TweetBackup: Backup Your Twitter Account
If you’re like me you’ve sent thousands of tweets over the past months and years. Some of these are pure nonsense, others are uninteresting ReTweets, or replies to other people’s tweets that just have non historical value. Some, however, might contain brilliance, and it would be a shame to loose all that content just because Twitter doesn’t find its business model and goes belly up.
Well, a cool new service called TweetBackup lets you backup your Twitter account and export it as a HTML file, via RSS, or in plain text. It’s in beta right now, and limited by the 3,200 tweet Twitter bug, but there are some ambitious plans for this one, including a restore functionality and more.
Signing up is free, and you don’t need to supply your Twitter password or anything. You do, however, have to follow @tweetbackup on Twitter for the service to work. Check it out, and also take a look at TweetValue by the same developer. That might not be as useful as a Twitter backup service, but it is fun to see what your Twitter account is worth, at least according to the TweetValue algorithm.

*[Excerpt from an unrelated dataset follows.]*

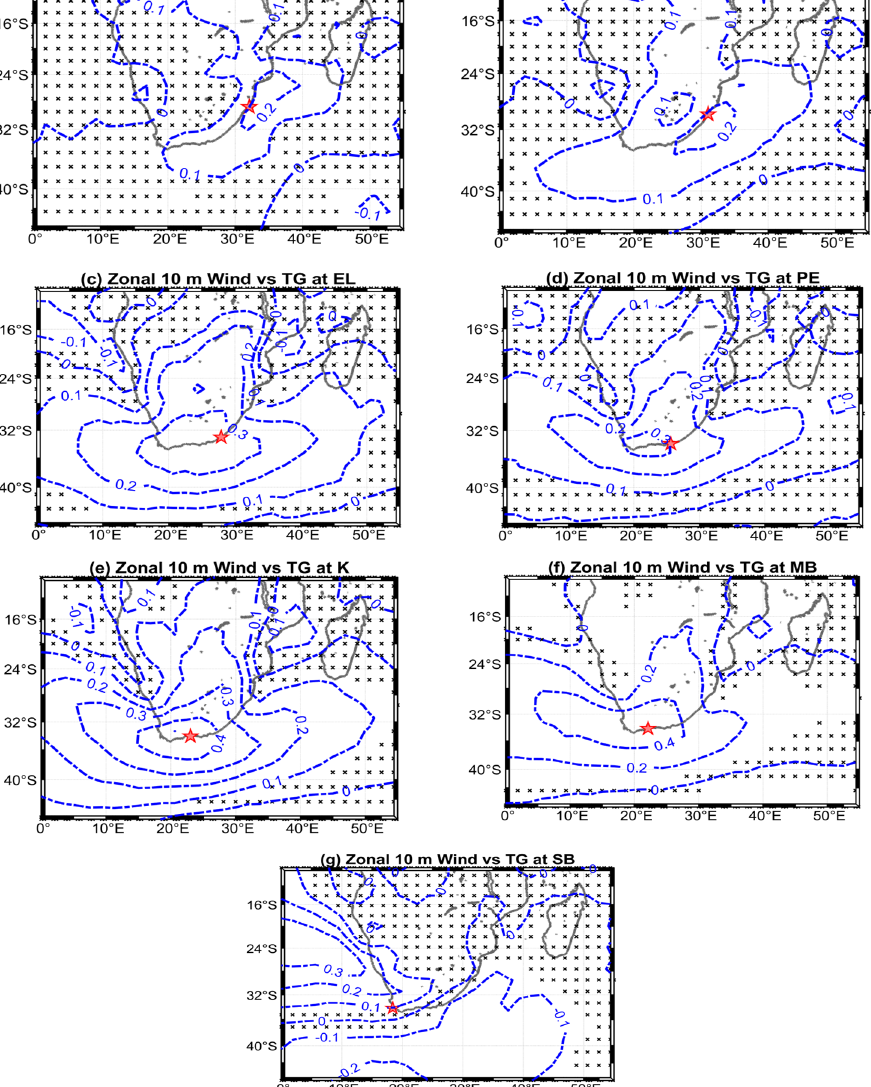
Figure 3. Correlation, on the sub-annual timescale, between regional gridded monthly mean zonal wind at 10 m above the mean sea surface and monthly mean sea level records at ( a ) Richards Bay, ( b ) Durban, ( c ) East London, ( d ) Port Elizabeth, ( e ) Knysna, ( f ) Mossel Bay and ( g ) Simons Bay, respectively. Red stars indicate the tide gauge location. Black crosses indicate areas statistically non-significant at 95% confidence level, estimated using a two-sided t -test.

Thord Daniel Hedengren is a designer, writer, and blogger, and also the former editor of The Blog Herald. He used to be a hotshot in the gaming industry in Sweden, but sold everything and went International. Most recently he wrote a book called Smashing WordPress: Beyond the Blog, and does loads of kickass design.
One thing I’d like to be able to do on twitter backup is order my tweets by how many people replied to them. Still it is in beta, and it is still pretty cool.
Sounds great but it doesn’t seem to work with locked accounts: “Error: Can’t find a public RSS feed.”
thousands of tweets?sounds great.
That’s probably a tough issue to sort out, Anne. Might be possible to get into it if you supplied both Twitter usename and password though. I have no idea if it is in the works or not.
Yes but the service advertises itself as not needing your password. It probably works from feeds which will exclude private accounts. Too bad. Twitter needs to implement OpenAuth.
Great service, I could backup my tweets and refer to it anytime I want.